Top of GIVEN DATA

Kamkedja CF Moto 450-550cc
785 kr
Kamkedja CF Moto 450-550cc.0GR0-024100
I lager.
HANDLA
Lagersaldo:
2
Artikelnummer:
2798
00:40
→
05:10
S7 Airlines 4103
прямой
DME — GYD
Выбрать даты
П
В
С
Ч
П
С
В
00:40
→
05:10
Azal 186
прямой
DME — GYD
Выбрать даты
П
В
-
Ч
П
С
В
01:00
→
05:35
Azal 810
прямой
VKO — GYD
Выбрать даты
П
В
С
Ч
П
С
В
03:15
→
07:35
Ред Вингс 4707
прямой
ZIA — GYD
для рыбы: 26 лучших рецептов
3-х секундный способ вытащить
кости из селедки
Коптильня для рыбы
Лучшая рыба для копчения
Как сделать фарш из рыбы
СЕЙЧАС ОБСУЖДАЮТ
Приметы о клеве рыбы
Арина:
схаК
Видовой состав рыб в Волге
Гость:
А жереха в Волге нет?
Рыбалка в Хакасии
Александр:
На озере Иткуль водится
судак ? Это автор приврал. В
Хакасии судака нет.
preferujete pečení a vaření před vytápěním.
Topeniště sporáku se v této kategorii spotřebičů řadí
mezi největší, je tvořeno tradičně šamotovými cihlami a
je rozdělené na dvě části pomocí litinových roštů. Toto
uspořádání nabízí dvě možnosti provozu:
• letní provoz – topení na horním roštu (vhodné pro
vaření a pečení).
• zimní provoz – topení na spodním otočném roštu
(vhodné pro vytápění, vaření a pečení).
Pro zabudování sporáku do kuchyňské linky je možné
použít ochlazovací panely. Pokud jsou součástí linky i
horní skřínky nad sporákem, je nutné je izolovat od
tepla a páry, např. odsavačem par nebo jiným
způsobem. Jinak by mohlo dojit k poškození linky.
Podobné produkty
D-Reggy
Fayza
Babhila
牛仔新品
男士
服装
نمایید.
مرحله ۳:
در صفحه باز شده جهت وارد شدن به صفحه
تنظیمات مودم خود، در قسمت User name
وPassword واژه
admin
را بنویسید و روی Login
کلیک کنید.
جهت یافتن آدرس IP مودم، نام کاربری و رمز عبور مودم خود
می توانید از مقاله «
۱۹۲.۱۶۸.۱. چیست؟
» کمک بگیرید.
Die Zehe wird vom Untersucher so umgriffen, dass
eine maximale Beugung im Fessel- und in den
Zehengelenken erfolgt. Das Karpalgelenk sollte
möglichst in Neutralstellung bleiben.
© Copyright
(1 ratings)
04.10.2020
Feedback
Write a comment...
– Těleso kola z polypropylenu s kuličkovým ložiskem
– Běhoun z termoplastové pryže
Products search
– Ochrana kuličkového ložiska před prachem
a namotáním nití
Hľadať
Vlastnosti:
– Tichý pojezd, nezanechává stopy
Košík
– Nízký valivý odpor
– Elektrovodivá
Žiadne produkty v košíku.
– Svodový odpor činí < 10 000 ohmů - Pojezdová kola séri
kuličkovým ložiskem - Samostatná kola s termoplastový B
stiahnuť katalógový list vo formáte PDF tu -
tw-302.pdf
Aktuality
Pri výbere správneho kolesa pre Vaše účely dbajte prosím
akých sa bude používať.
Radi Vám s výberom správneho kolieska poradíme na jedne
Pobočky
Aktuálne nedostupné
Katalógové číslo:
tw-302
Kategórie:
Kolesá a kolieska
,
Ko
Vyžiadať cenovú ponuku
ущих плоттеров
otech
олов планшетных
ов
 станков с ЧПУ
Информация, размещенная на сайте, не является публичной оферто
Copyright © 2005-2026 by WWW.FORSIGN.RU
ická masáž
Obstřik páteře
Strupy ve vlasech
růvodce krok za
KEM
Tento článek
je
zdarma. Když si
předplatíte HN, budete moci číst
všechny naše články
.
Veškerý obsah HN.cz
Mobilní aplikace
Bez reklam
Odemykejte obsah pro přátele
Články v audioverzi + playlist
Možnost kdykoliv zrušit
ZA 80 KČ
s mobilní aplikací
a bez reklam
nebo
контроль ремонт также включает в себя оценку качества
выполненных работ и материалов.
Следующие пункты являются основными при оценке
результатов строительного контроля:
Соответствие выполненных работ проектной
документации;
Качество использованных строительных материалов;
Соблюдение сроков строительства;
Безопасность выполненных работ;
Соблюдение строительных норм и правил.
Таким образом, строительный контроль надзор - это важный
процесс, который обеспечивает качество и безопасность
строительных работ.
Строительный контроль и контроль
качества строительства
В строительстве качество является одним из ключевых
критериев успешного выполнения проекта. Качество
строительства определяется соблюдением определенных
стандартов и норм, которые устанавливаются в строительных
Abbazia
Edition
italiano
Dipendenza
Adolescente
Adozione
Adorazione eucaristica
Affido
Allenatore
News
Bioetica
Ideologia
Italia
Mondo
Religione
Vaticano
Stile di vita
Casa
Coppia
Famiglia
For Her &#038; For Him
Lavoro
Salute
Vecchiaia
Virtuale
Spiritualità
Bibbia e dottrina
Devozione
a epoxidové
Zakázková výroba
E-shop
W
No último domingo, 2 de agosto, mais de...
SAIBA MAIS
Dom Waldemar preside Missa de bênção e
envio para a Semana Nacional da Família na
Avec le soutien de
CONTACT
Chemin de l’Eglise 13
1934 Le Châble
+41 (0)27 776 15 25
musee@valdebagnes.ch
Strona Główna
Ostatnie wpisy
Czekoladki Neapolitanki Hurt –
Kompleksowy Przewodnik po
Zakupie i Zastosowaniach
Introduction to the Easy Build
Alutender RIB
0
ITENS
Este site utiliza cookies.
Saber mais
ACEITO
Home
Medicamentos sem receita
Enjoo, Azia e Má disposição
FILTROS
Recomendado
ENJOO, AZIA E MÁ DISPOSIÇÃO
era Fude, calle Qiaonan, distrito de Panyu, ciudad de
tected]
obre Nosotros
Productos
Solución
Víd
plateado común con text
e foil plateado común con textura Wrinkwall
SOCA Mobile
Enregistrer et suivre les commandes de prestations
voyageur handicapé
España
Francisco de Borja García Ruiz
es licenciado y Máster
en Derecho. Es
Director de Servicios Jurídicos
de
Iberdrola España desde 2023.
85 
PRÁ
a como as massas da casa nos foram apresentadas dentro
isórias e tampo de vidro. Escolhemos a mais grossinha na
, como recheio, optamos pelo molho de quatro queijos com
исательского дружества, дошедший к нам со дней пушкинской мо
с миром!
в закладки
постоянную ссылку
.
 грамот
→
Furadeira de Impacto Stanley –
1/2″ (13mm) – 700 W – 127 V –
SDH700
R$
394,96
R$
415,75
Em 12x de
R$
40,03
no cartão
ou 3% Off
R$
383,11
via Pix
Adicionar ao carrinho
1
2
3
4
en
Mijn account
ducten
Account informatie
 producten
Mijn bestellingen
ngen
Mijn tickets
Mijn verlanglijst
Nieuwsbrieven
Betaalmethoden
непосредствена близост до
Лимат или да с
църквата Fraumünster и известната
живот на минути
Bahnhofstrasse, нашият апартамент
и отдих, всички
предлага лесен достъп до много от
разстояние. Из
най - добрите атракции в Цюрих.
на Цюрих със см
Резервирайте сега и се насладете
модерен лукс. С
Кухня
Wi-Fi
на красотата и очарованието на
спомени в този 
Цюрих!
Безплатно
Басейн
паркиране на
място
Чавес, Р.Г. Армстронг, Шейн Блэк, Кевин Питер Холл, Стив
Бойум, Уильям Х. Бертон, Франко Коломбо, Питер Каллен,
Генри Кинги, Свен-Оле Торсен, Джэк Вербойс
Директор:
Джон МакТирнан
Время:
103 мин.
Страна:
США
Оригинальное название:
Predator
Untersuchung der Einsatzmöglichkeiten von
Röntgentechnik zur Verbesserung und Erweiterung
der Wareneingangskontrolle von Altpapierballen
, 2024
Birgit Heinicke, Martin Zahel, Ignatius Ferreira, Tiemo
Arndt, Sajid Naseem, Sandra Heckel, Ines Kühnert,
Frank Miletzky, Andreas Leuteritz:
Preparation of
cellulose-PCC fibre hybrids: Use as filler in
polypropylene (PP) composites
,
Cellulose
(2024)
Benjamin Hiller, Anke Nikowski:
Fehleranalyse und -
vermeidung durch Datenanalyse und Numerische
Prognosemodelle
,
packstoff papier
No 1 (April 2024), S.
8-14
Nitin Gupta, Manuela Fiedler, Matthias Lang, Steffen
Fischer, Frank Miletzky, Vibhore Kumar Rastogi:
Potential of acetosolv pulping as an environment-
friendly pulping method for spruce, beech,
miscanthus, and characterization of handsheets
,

Bottom of GIVEN DATA

JOB ▸ Rewrite the listing from its first line through the line containing "Коптильня для рыбы", inclusive, with "прямой" replaced by "без пересадок" and everything else unchanged.

ANSWER AREA ▸
Kamkedja CF Moto 450-550cc
785 kr
Kamkedja CF Moto 450-550cc.0GR0-024100
I lager.
HANDLA
Lagersaldo:
2
Artikelnummer:
2798
00:40
→
05:10
S7 Airlines 4103
без пересадок
DME — GYD
Выбрать даты
П
В
С
Ч
П
С
В
00:40
→
05:10
Azal 186
без пересадок
DME — GYD
Выбрать даты
П
В
-
Ч
П
С
В
01:00
→
05:35
Azal 810
без пересадок
VKO — GYD
Выбрать даты
П
В
С
Ч
П
С
В
03:15
→
07:35
Ред Вингс 4707
без пересадок
ZIA — GYD
для рыбы: 26 лучших рецептов
3-х секундный способ вытащить
кости из селедки
Коптильня для рыбы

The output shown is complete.